I manage the Airbnb listings of several hosts, and they wonder why the properties of highly rated hosts are more expensive than theirs. They can’t help thinking this is authority ranking, in which dominant people grab what they want from low-status ones. They expect more communal sharing. Human diversity is vast, and when everybody is free to list their homes, stars are inevitable. As Clay Shirky said long ago, when you reverse the star system, you destroy the village in order to save it.

The best Airbnb hosts don’t feel very tempted to overcharge or deceive their guests. They don’t feel too much envy or humiliation when they offer their guests a great, mutually beneficial deal. They would have found this hard to pull off, if they were continually fighting the temptation to misbehave. When you look at things this way, the distinction between genuine trustworthiness and benign, self-interested behavior seems to be a matter of degree. It doesn’t seem all that different. So is being a good host about being a good person, as Airbnb’s Joe Gebbia says? The bar, here is, way too low. You don’t need to be unconditionally trustworthy to fare well in short-term interactions. It is enough to have high social intelligence and be moderately trusting and trustworthy. Airbnb can’t produce genuine trust. No institution can.

Where, then, do you need genuine trust? In Himalayan villages like mine, there is deep social uncertainty because of Airbnb and other online marketplaces. The opportunity cost of doing business with one’s nephews and cousins is now high. There is the real problem of nephews who run away on the flimsiest of pretexts. The stakes are higher, and there is much to gain by trading with outsiders. You can’t even run Airbnbs well without breaking free from closed relationships with your family and tribe, and forming spontaneous relationships with strangers.  It’s hard for me to do justice to my Airbnb listings without being free to run them in a fairly entrepreneurial fashion. An outsider can’t lease land, if he isn’t sure the landlord would honor the contract in letter and spirit. Vast, hidden opportunities aren’t exploited because it takes unconditional trustworthiness. There are valuable transactions that don’t take place because they aren’t negotiated in the first place. We lose sleep over what we see, but what is unseen is often more important. 

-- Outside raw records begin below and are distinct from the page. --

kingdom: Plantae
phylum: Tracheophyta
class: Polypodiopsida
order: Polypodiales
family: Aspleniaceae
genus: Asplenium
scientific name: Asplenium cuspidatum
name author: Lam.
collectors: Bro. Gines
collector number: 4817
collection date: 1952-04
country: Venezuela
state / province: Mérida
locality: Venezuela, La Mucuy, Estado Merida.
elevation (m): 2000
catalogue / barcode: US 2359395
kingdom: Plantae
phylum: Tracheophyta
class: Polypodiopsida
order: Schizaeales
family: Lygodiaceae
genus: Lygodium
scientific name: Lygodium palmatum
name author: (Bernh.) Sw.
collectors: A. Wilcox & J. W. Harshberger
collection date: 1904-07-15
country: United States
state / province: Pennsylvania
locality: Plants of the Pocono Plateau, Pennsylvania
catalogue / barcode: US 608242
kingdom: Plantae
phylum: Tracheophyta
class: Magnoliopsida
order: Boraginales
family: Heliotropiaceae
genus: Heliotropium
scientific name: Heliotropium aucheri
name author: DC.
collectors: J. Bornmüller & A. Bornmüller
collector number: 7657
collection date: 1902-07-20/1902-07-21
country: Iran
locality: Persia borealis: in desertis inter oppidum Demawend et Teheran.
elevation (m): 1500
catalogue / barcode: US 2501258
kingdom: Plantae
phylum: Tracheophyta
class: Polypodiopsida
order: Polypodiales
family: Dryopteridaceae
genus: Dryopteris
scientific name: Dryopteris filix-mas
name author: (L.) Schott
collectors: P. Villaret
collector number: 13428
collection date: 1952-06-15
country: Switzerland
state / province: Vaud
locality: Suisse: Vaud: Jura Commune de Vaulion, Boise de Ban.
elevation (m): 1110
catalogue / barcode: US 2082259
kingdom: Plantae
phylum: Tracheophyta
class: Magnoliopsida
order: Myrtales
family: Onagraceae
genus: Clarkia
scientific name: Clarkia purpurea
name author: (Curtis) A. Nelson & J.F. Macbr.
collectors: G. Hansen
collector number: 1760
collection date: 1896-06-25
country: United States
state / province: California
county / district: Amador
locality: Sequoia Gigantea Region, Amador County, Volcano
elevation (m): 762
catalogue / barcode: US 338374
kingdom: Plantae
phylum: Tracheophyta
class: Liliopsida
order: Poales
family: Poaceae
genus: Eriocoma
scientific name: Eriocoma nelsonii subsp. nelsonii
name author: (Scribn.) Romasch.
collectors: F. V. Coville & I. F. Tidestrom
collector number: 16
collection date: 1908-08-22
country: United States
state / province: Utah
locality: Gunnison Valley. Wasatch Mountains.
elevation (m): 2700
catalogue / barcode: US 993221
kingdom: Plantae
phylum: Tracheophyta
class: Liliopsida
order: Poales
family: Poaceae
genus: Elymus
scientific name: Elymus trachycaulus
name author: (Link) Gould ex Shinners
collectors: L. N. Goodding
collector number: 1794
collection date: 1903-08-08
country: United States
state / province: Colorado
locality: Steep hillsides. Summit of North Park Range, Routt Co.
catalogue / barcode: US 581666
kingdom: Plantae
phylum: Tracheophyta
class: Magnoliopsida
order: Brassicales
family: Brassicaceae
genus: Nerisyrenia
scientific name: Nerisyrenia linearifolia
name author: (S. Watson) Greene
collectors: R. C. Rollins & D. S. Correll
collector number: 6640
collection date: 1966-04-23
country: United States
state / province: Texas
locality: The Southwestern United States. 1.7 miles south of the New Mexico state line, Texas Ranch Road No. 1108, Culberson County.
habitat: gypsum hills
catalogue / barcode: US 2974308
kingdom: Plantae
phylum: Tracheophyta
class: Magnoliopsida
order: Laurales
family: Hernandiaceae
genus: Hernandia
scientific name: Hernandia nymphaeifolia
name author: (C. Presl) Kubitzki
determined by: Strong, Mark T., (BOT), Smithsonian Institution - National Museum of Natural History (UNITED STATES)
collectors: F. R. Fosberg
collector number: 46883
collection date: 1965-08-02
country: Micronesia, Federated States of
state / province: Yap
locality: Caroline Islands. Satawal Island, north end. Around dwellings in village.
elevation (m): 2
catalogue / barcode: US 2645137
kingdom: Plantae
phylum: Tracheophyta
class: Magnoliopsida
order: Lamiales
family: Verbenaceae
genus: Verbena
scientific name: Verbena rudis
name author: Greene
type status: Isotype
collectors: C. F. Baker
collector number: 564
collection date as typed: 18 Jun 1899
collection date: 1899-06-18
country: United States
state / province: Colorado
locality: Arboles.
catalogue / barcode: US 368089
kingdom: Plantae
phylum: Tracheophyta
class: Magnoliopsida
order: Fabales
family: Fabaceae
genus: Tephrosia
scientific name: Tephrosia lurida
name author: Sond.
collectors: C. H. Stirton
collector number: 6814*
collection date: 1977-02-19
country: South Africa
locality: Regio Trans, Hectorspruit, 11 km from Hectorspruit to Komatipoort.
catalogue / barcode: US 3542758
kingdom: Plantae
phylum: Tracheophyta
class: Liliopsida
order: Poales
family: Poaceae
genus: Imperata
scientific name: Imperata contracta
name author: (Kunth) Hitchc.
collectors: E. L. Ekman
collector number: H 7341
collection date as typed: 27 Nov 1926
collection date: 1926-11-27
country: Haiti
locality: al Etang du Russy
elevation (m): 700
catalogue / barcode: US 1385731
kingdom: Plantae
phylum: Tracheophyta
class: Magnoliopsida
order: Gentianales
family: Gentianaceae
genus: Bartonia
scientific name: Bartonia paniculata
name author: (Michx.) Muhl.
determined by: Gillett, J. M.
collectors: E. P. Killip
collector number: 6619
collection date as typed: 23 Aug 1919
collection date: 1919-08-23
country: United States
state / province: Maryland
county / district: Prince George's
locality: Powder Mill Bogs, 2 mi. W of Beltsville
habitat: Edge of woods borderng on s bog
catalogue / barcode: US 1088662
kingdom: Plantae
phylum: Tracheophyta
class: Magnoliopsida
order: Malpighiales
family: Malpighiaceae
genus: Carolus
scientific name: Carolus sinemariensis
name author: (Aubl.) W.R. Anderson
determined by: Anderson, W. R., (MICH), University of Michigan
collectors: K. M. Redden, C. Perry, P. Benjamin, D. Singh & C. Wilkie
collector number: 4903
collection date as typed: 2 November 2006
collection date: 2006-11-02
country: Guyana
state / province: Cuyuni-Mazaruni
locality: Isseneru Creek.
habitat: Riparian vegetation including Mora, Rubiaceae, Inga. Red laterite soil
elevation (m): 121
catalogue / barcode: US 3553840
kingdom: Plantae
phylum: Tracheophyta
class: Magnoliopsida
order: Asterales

Airbnb provides enough assurance to get millions of people on the beds of strangers every night. There is something to be said for trust here. But people are strong norm-followers. There is little to fear. I travel for months at a time, and usually stay in the houses of strangers which aren’t on Airbnb. I write this from the house of a stranger who knows absolutely nothing about me. It probably never occurred to her this is strange. And I’m in a remote village where outsiders weren’t allowed not long ago.